The investigation into Ergenekon, a clandestine criminal organization nested within the state bureaucracy and accused of working to overthrow the government, was launched in 2007. Dozens of its suspected members from the military, academia and the business world have been arrested on charges of membership in a terrorist organization.
Though the probe seeks to eliminate the Turkish deep state, its opponents claim that it is a maneuver by the country’s conservative -- or so-called Islamist -- population to weaken Turkey’s secular principles.
However, according to several Turkish analysts following the course of developments from abroad, this is not the case. To them, the Ergenekon investigation has uncovered a battle between supporters of the status quo and supporters of change, i.e., full compliance with democracy and the rule of law.
Ahmet Kuru, an assistant professor of political science at San Diego State University, said he sees the Ergenekon probe as a struggle between the state bureaucracy, the military and the judiciary, in which neither the ruling Justice and Development Party (AK Party) nor its leader, Prime Minister Recep Tayyip Erdoğan, plays a pivotal role.
“This is a battle between authoritarianism and democracy, not between secularism and Islamism. Those arresting the generals are as secular as the generals themselves. The AK Party defends a passive secularism that tolerates the public visibility of religion. The CHP [Republican People’s Party] defends the sort of secularism that would kick religion out of the public domain,” he explained.
According to Ramazan Kılınç, a political scientist and lecturer at Michigan State University, those who interpret the course of recent developments in Turkey as a confrontation between secularists and Islamists fail to observe the transformation Islamist groups have gone through in Turkey over the last decade.
Stressing that Islamist groups in Turkey have become fervent supporters of democracy, particularly after the military intervention of 1997, Kılınç said this was the only way for them to survive in the political arena.

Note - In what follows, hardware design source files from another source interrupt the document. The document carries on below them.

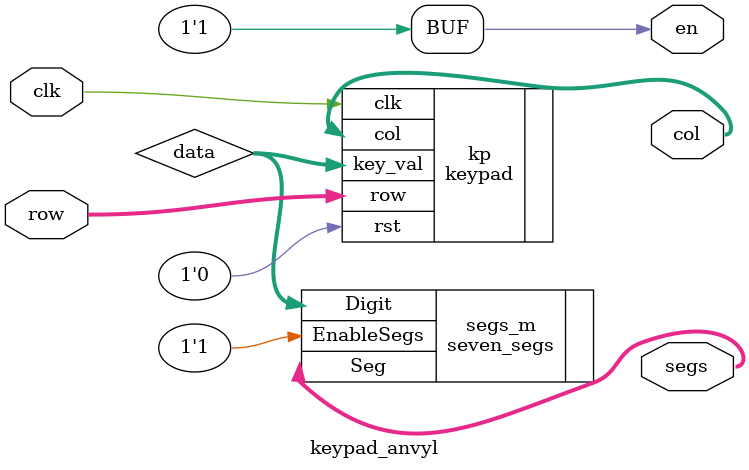
<source format=v>
`timescale 1ns / 1ps
module keypad_anvyl(input clk,
                    input [3:0] row,
                    output [3:0] col,
                    output [6:0] segs,
                    output en);

// wire div_clk;
wire [3:0] data;

assign en = 1'b1;

keypad kp(.clk(clk),
           .rst(1'b0),
           .row(row),
           .col(col),
           .key_val(data));

// clock_div clk_d(.Reset(1'b0),
//                 .Clock(clk),
//                 .DividedClock(div_clk));

seven_segs segs_m(.Digit(data),
                  .EnableSegs(1'b1),
                  .Seg(segs));

endmodule
</source>
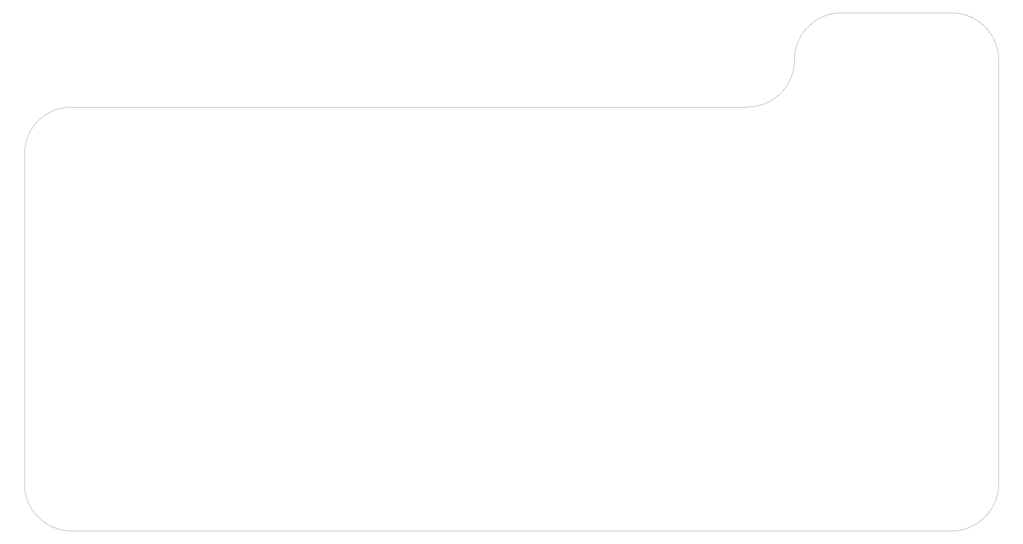
<source format=gm1>
G04 #@! TF.GenerationSoftware,KiCad,Pcbnew,8.0.8*
G04 #@! TF.CreationDate,2025-06-07T08:47:10+08:00*
G04 #@! TF.ProjectId,magic-keys,6d616769-632d-46b6-9579-732e6b696361,rev?*
G04 #@! TF.SameCoordinates,Original*
G04 #@! TF.FileFunction,Profile,NP*
%FSLAX46Y46*%
G04 Gerber Fmt 4.6, Leading zero omitted, Abs format (unit mm)*
G04 Created by KiCad (PCBNEW 8.0.8) date 2025-06-07 08:47:10*
%MOMM*%
%LPD*%
G01*
G04 APERTURE LIST*
G04 #@! TA.AperFunction,Profile*
%ADD10C,0.050000*%
G04 #@! TD*
G04 APERTURE END LIST*
D10*
X228600000Y-23812500D02*
G75*
G02*
X214312500Y-38100000I-14287500J0D01*
G01*
X9525000Y-166687500D02*
X276225000Y-166687500D01*
X-4762500Y-52387500D02*
G75*
G02*
X9525000Y-38100000I14287500J0D01*
G01*
X276225000Y-9525000D02*
G75*
G02*
X290512500Y-23812500I0J-14287500D01*
G01*
X290512500Y-152400000D02*
X290512500Y-23812500D01*
X228600000Y-23812500D02*
G75*
G02*
X242887500Y-9525000I14287500J0D01*
G01*
X9525000Y-166687500D02*
G75*
G02*
X-4762500Y-152400000I0J14287500D01*
G01*
X9525000Y-38100000D02*
X214312500Y-38100000D01*
X-4762500Y-152400000D02*
X-4762500Y-52387500D01*
X242887500Y-9525000D02*
X276225000Y-9525000D01*
X290512500Y-152400000D02*
G75*
G02*
X276225000Y-166687500I-14287500J0D01*
G01*
M02*

</source>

To the contrary, he said, the Kemalist circles, the CHP and the members of the supreme judiciary have failed to contribute to the democratization process in Turkey, blocking many reforms including the solution of the Kurdish and headscarf problems.
In 2008, the CHP challenged a constitutional reform package initiated by the AK Party to remove the headscarf ban in universities at the Constitutional Court, leading to the annulment of the reform. The party also said it would not support the government’s Kurdish initiative, which aims to resolve Turkey’s long-standing Kurdish and terrorism problems.
Bülent Gökay, a political scientist and a lecturer at Keele University, said the investigation into Ergenekon was a delayed confrontation with the deep state within Turkey, as similar confrontations took place in other NATO countries in the 1990s.
He said that although just a small part of the deep state has been unearthed so far, it was still important to start this cleansing process. “Turkey’s Gladio is nested in the depths; it touches nearly the entire political and economic structure, so it requires tough, long-term and careful planning to disclose it,” said Gökay.
George Washington University lecturer Merve Kavakçı, a former deputy who was kicked out of Parliament in 1999 due to her insistence on wearing a headscarf, said there were some circles who have contact with Washington-based neo-cons who want to defame the AK Party at all costs. Kavakçı said she interprets the recent developments in Turkey as the pains of democratization and the transformation from an elitist autocracy into a representative democracy.